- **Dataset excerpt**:
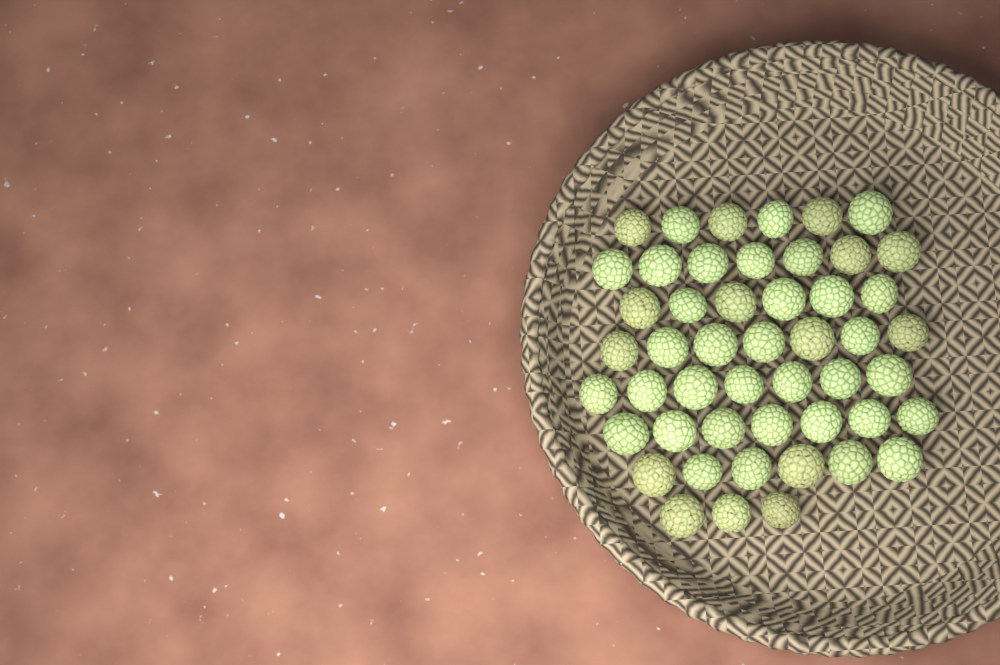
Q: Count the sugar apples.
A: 49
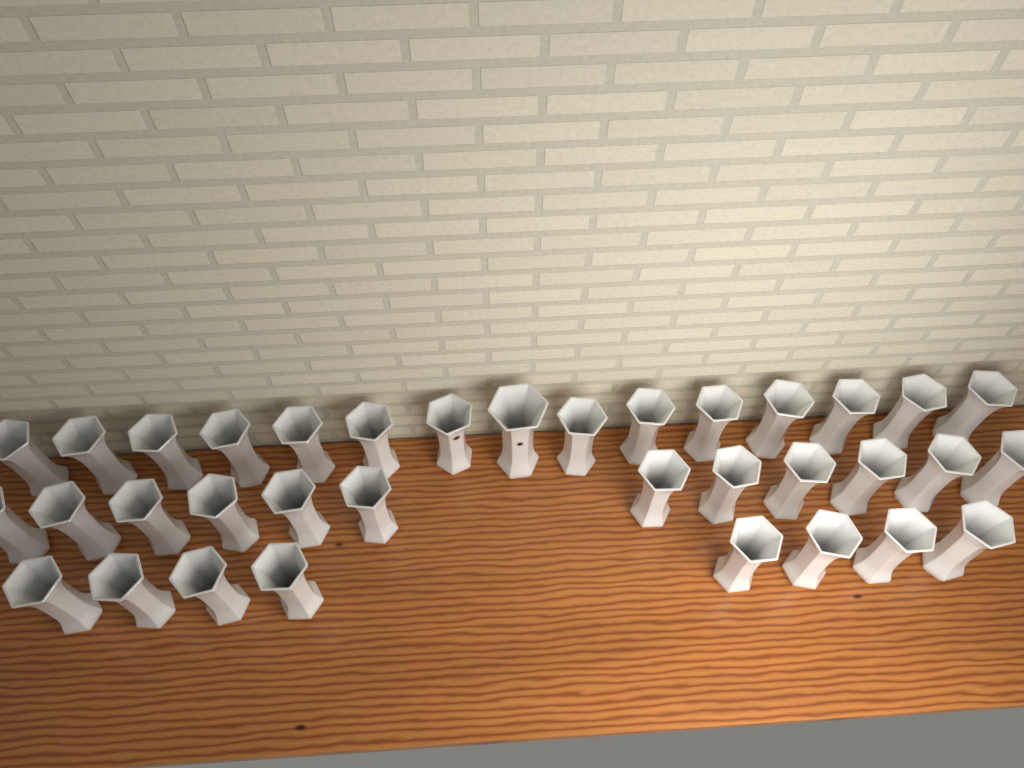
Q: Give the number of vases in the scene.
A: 35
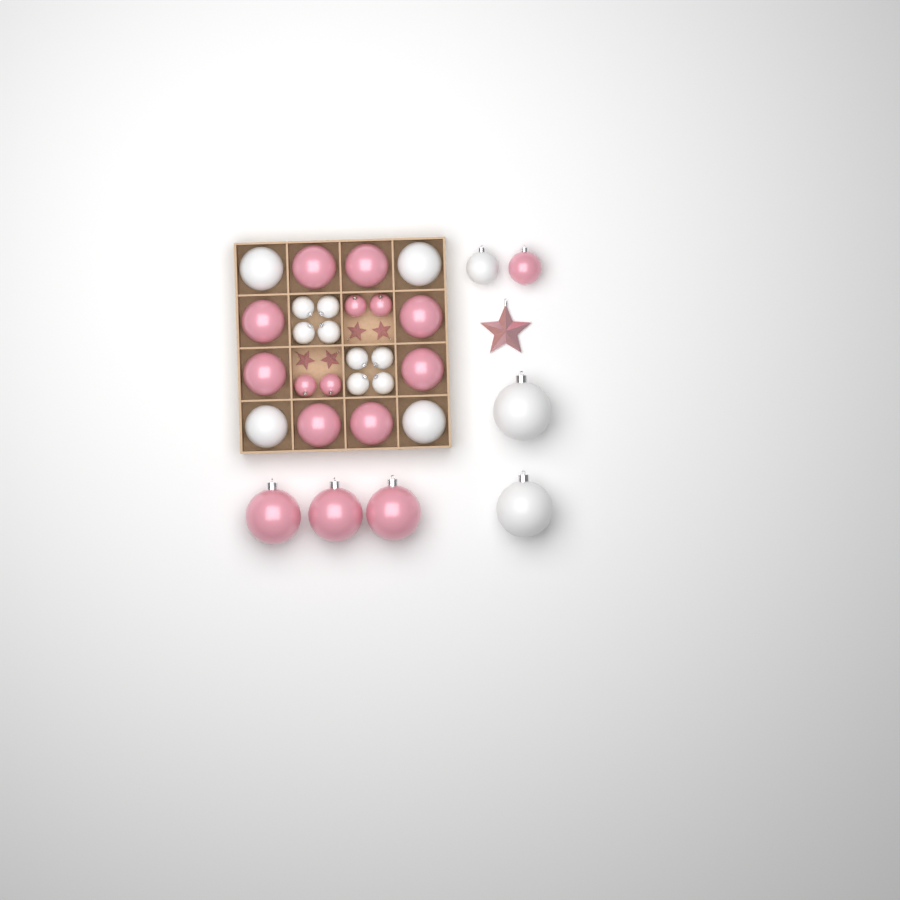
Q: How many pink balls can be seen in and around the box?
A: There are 16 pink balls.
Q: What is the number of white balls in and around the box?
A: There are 15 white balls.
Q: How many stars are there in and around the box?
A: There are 5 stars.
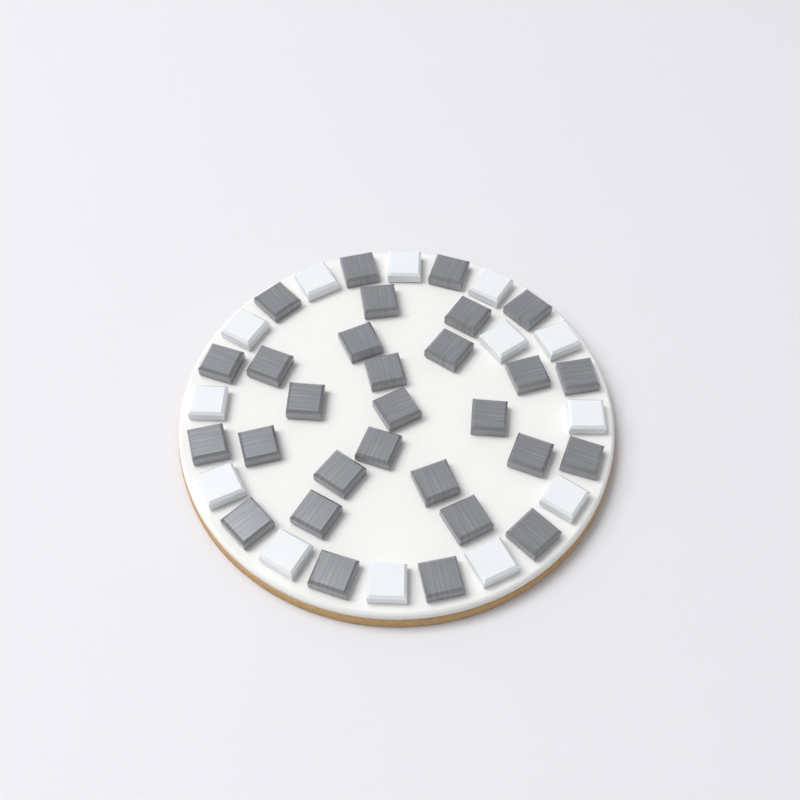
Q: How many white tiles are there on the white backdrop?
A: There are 13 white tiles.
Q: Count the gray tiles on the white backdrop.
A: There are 29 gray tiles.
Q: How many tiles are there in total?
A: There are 42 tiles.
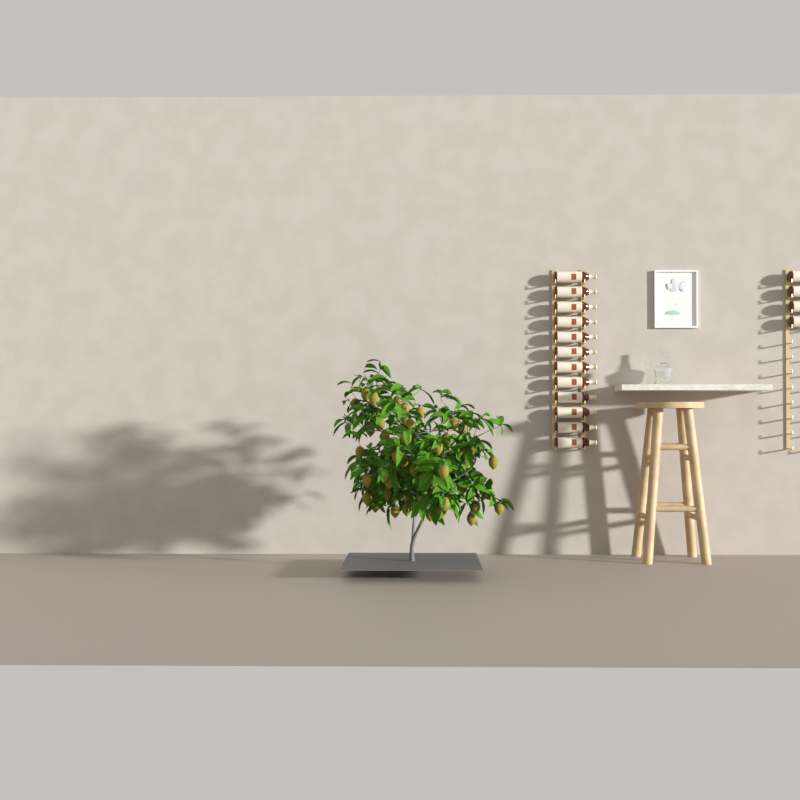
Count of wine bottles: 16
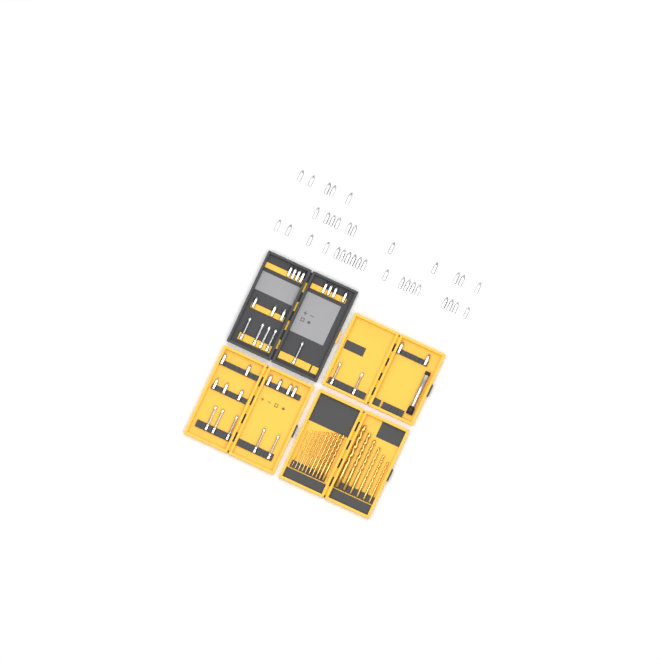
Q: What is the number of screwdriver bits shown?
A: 69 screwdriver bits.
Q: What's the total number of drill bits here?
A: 16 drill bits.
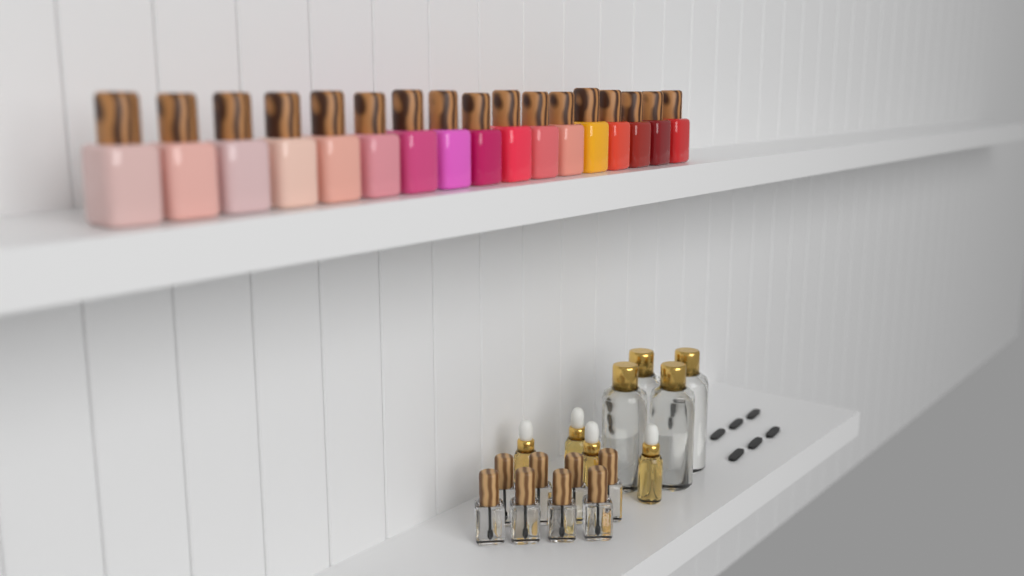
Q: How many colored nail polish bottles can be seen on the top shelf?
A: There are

- **Task**:
Reproduce all of the material above word for word, leaving out the picture lines.

- **Task result**:
Q: Count the sugar apples.
A: 49
Q: Give the number of vases in the scene.
A: 35
Q: How many pink balls can be seen in and around the box?
A: There are 16 pink balls.
Q: What is the number of white balls in and around the box?
A: There are 15 white balls.
Q: How many stars are there in and around the box?
A: There are 5 stars.
Q: How many white tiles are there on the white backdrop?
A: There are 13 white tiles.
Q: Count the gray tiles on the white backdrop.
A: There are 29 gray tiles.
Q: How many tiles are there in total?
A: There are 42 tiles.
Count of wine bottles: 16
Q: What is the number of screwdriver bits shown?
A: 69 screwdriver bits.
Q: What's the total number of drill bits here?
A: 16 drill bits.
Q: How many colored nail polish bottles can be seen on the top shelf?
A: There are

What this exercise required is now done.